Pour le franchir, il faudrait vraiment qu’un nouvel exemple d’institution publique, déjà lourdement endettée, s’amuse à se lancer maintenant, là, tout de suite, dans cette période troublée, dans un nouvel emprunt en devise étrangère avec des taux soi-disant bas, avec l’argent du contribuable, et la quasi-certitude d’une catastrophe à moyen ou long terme. Évidemment, un tel cas semblerait à la fois grotesque (tout le monde sait, maintenant, ce qu’est un emprunt toxique, le carry-trade sur une monnaie étrangère et les risques qu’on court) et franchement caricatural (Une institution publique, se lancer dans une telle opération, en pleine période d’austérité ? Vous n’y pensez pas !).
Et voilà que fonce sur le devant de la scène la célèbre CADES, la caisse d’amortissement de la dette sociale, établissement public s’il en est, qui gère donc la dette de tout le bazar d’assurance santé que les Français regroupent sous le vocable « Sécu ». Alors même qu’un nombre inquiétant d’établissements de soins s’agite dans les affres du surendettement et des emprunts toxiques, la CADES fanfaronne dans la presse en annonçant, joyeuse comme seuls les parfaits imbéciles ou les irresponsables savent le faire, avoir réussi pour la première fois et avec brio l’émission en renminbi, « la monnaie du peuple » chinois, un emprunt de 423 millions d’euros (ou 3 milliards de renminbi) à un taux de 3,8% sur deux ans. Le patron de la CADES se réjouit même du montant :
« Aucune autre émission en yuan n’a atteint un tel montant ces deux dernières années. Cela place la CADES parmi les grands émetteurs prestigieux du service public »

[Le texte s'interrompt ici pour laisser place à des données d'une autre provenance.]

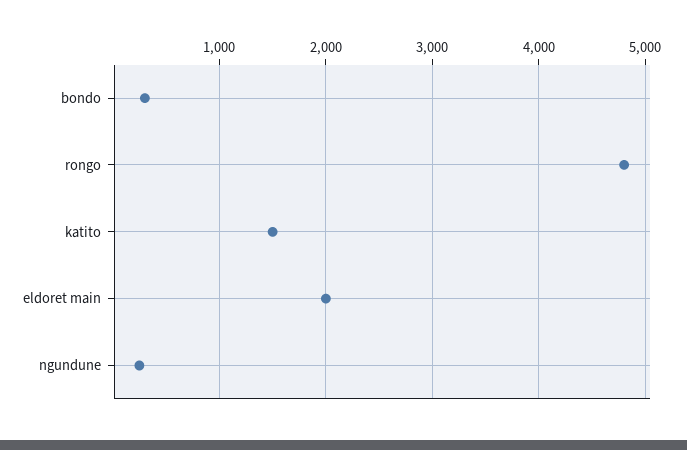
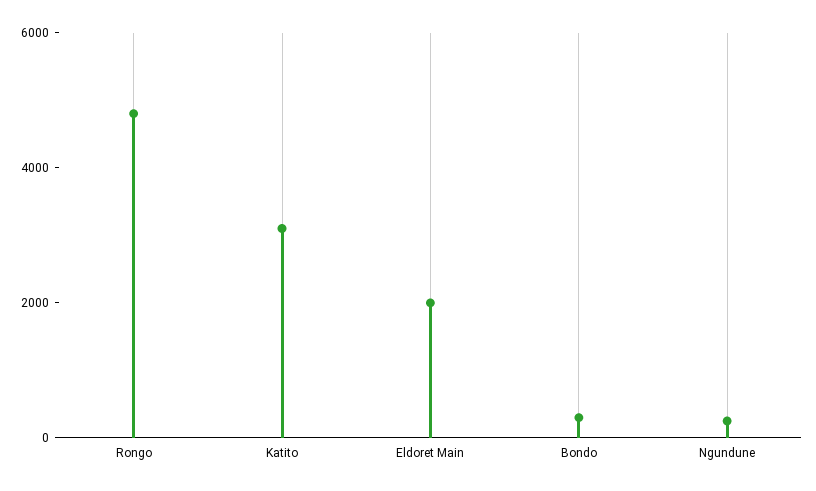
  {
    "bondo": 300,
    "rongo": 4800,
-   "katito": 1500,
+   "katito": 3000,
    "eldoret main": 2000,
    "ngundune": 300
  }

Youpi, tralala, on vient de souscrire un emprunt de 3 milliards de renminbi. Tout ira bien : le renmimbi, cette monnaie sous-évaluée que la Banque Centrale Chinoise fait tout pour empêcher de monter depuis des années, ne gagnera pas de valeur, l’euro ne se cassera pas la figure, et on pourra rembourser ce prêt à un taux très raisonnable sans souci puisque il est seulement de 3.8%, mes enfants. Bien sûr, d’ici deux ans, la monnaie chinoise ne s’appréciera pas, même pas un petit peu suite (par exemple) à une décision unilatérale de la Banque Centrale Chinoise de lâcher un peu la bride à sa monnaie — ça n’arrivera jamais, c’est du Suisse jamais vu, c’est impossible, les Chinois sont fourbes mais ne feront jamais ça, voyons. Et puis, ce n’est pas un risque inconsidéré, puisque c’est géré au cordeau par des gens responsables et soucieux des deniers du peuple. Ils l’ont tous largement prouvé.
Franchement, c’est sûr, tout va bien se passer.